Task statement>
Every record here must be copied exactly, except for the images it holds.

***** Data under study

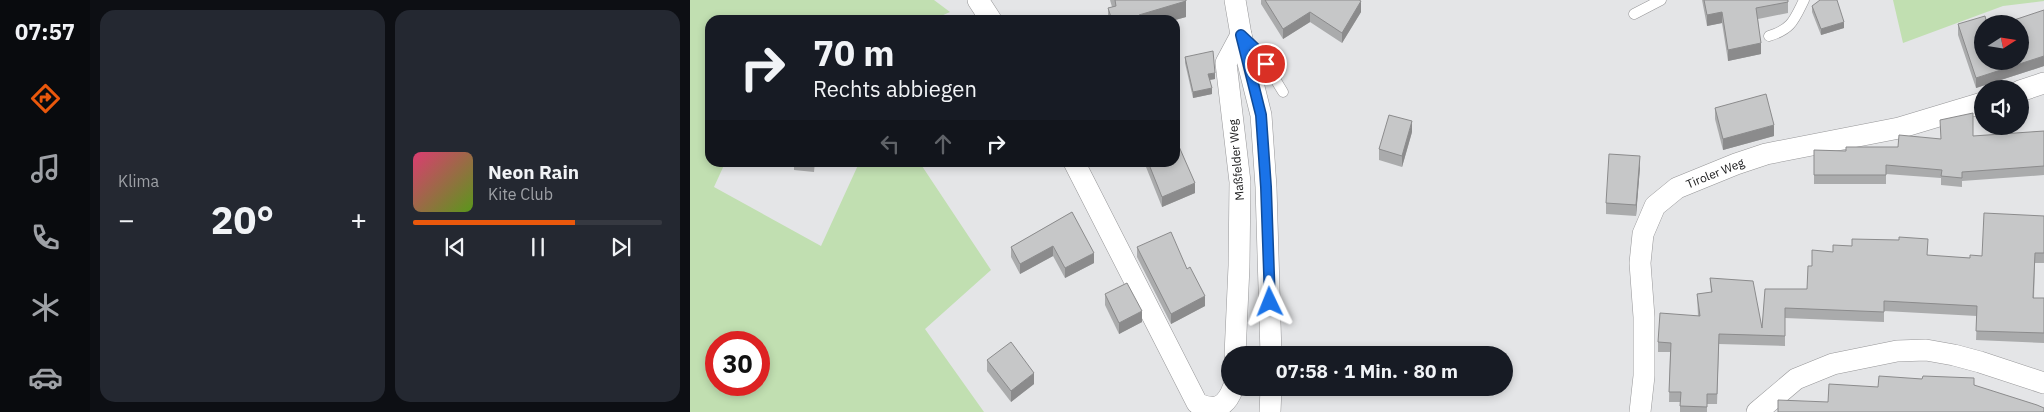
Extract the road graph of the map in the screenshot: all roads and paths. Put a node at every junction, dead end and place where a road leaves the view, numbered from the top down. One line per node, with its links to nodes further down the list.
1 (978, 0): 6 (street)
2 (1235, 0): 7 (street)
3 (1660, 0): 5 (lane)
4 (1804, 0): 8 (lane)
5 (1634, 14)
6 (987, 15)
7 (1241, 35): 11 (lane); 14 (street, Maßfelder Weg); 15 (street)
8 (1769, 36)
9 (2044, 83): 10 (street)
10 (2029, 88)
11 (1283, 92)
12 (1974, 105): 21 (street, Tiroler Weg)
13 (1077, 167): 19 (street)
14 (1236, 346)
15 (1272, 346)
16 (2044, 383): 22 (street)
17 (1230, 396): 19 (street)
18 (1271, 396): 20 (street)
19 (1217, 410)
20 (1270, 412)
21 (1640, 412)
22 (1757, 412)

**********

Output>
Extract the road graph of the map in the screenshot: all roads and paths. Put a node at every junction, dead end and place where a road leaves the view, numbered from the top down. One line per node, with its links to nodes further down the list.
1 (978, 0): 6 (street)
2 (1235, 0): 7 (street)
3 (1660, 0): 5 (lane)
4 (1804, 0): 8 (lane)
5 (1634, 14)
6 (987, 15)
7 (1241, 35): 11 (lane); 14 (street, Maßfelder Weg); 15 (street)
8 (1769, 36)
9 (2044, 83): 10 (street)
10 (2029, 88)
11 (1283, 92)
12 (1974, 105): 21 (street, Tiroler Weg)
13 (1077, 167): 19 (street)
14 (1236, 346)
15 (1272, 346)
16 (2044, 383): 22 (street)
17 (1230, 396): 19 (street)
18 (1271, 396): 20 (street)
19 (1217, 410)
20 (1270, 412)
21 (1640, 412)
22 (1757, 412)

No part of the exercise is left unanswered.